I have decided that I kinda don't like Brooke Shields. After watching a clip of her talking about her dream of designing her own fur coat this past year, I thought, "You know, I don't have to deal with her." But then I got it stuck in my mind that I wanted to watch SAHARA and that lead me to the darksided world that is BRENDA STARR.
First off, there is SO fucking much going on in this movie I don't know where to start, so I will TRY to start at the beginning. Brenda Starr is a famous girl reporter who gets herself into all sorts of adventures as she tries to investigate hot stories for her newspaper. One of the most famous comic strips of all time, Brenda Starr was ripe for the picking when it came to adapting it for the big screen. First filmed in 1945, then launched as a tv movie with hopes of getting turned into series, Brooke decided that she should have a crack at it. What director, Robert Ellis Miller and a team of four, count em four, writers came up with is a film that is even worst than THE NEXT BEST THING and that is HARD to do.
The movie starts off with a comic strip writer at his table penciling in Brenda Starr's comic strip adventures. High concept, but with the right attitude and script there is a chance is can be pulled off well. It isn't. Suddenly, we are thrust in the comic strip and we follow Brenda, donned in Bob Mackie designed outfits, solving crimes and breaking hearts. We even get a glimpse at her arch enemy, Libby "Lips" Lipscomb. Lips is played by the always wonderful Diana Scarwid and she camps the shit out of her role. Sadly, the director and writers think that her character should be a throw away character and she is sent packing off screen somewhere.
Suddenly, we are tossed back into the real world and the comic strip writer is yelling at Brenda Starr or at least a picture of her and then she starts talking to him. 33 minutes in the movie and Brenda Starr is a trip to hell. The writer gets sucked into the comic strip and is now in Brenda Starr world and has his own comic strip called The Adventures of Mike Randall. I don't know what the fuck is going on at this point. All I know is that i hate this movie so far. He is trying to find Brenda and get her to go into the real world so he can go back or something. He finally finds her and she hates him. She tells everyone around her that he is drawing her and how he yells at her and everyone just accepts it. CUT to the next scene and it isn't a subtle edit either. Very jarring. The movie becomes Horses on a Plane then it is off to the amazon river where the movie morphs into Fritzcarraldo, complete with mad genius, screaming at the cast.
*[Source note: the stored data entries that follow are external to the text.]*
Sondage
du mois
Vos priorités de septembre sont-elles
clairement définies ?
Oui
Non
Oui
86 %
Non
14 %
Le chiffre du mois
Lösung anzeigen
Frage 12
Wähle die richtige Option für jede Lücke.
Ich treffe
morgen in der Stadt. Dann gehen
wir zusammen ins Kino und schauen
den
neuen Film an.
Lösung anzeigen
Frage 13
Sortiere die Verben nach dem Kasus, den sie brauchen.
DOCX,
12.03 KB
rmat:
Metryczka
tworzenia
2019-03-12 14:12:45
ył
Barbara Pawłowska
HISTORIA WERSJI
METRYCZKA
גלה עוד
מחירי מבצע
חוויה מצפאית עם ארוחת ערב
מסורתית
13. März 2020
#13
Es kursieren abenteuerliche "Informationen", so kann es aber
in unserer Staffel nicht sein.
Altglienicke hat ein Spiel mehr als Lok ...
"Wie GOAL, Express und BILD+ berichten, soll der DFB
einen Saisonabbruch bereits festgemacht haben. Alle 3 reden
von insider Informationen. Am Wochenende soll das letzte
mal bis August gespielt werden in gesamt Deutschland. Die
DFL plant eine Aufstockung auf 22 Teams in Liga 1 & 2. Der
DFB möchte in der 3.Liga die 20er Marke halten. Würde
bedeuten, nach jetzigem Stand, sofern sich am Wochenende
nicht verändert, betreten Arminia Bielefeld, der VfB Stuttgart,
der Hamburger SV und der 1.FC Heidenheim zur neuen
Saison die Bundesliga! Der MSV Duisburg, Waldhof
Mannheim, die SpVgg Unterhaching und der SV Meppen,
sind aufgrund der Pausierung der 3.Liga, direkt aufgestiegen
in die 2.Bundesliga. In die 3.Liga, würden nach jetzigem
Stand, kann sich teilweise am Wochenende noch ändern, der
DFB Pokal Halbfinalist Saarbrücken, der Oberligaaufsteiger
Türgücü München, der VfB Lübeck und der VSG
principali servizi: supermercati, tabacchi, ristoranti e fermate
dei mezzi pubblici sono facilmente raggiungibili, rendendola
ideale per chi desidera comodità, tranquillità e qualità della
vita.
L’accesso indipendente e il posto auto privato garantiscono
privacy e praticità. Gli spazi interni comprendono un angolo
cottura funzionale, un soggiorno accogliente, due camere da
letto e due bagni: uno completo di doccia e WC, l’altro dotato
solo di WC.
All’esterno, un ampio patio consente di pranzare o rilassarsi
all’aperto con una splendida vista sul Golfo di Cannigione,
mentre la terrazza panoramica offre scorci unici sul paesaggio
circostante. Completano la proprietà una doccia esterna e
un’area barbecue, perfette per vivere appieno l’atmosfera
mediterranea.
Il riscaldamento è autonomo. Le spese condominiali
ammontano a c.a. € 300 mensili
There is some adventure about a formula that turns water into oil and Timothy Dalton shows up sporting a hot eye patch as a romantic love interest. She and Dalton and Mike Randall go all over the world in a mash up of real locations and shitty looking sets. Diana Scarwid shows up in the amazon to drive Brenda Starr crazy and fall in love with a hot pilot, but what is going on is any ones guess.
At an hour and 14 minutes, my brain just gave up and I found myself just staring at the movie waiting for it to be over. It didn't end and I was left thinking, "Whoa, Brooke didn't just get crazy, but she has been crazy for years!" A good A-ha moment.
The finale comes and it will snap you back into life. The entire cast has fallen out of planes and boats and are all floating around the Amazon river. Suddenly, Brenda Starr comes blazing down the river RIDING TWO CROCODILES LIKE SKIS!! I kid you not. I was so shocked I had to watch it again. And then just once more to make sure I hadn't fallen asleep on the couch and it didn't really happen. It did.
The movie finally comes to a screeching halt and ends. Mike Randall and Brenda Starr must say goodbye and it is suppose to be bittersweet, but I just ended up bitter. After it was over I felt used and torn apart inside. It seemed like there was so much to process, yet I felt empty and hollow. i roamed around my house trying to find answers to all the questions I had about Brenda Starr. The more I thought about it, the more I kept coming back to the same conclusion. Brooke Shield so so stunningly beautiful in this film, but if I ever met her I think I would look to Whitney Houston's wise wisdom and say, "KISS MY ASS!"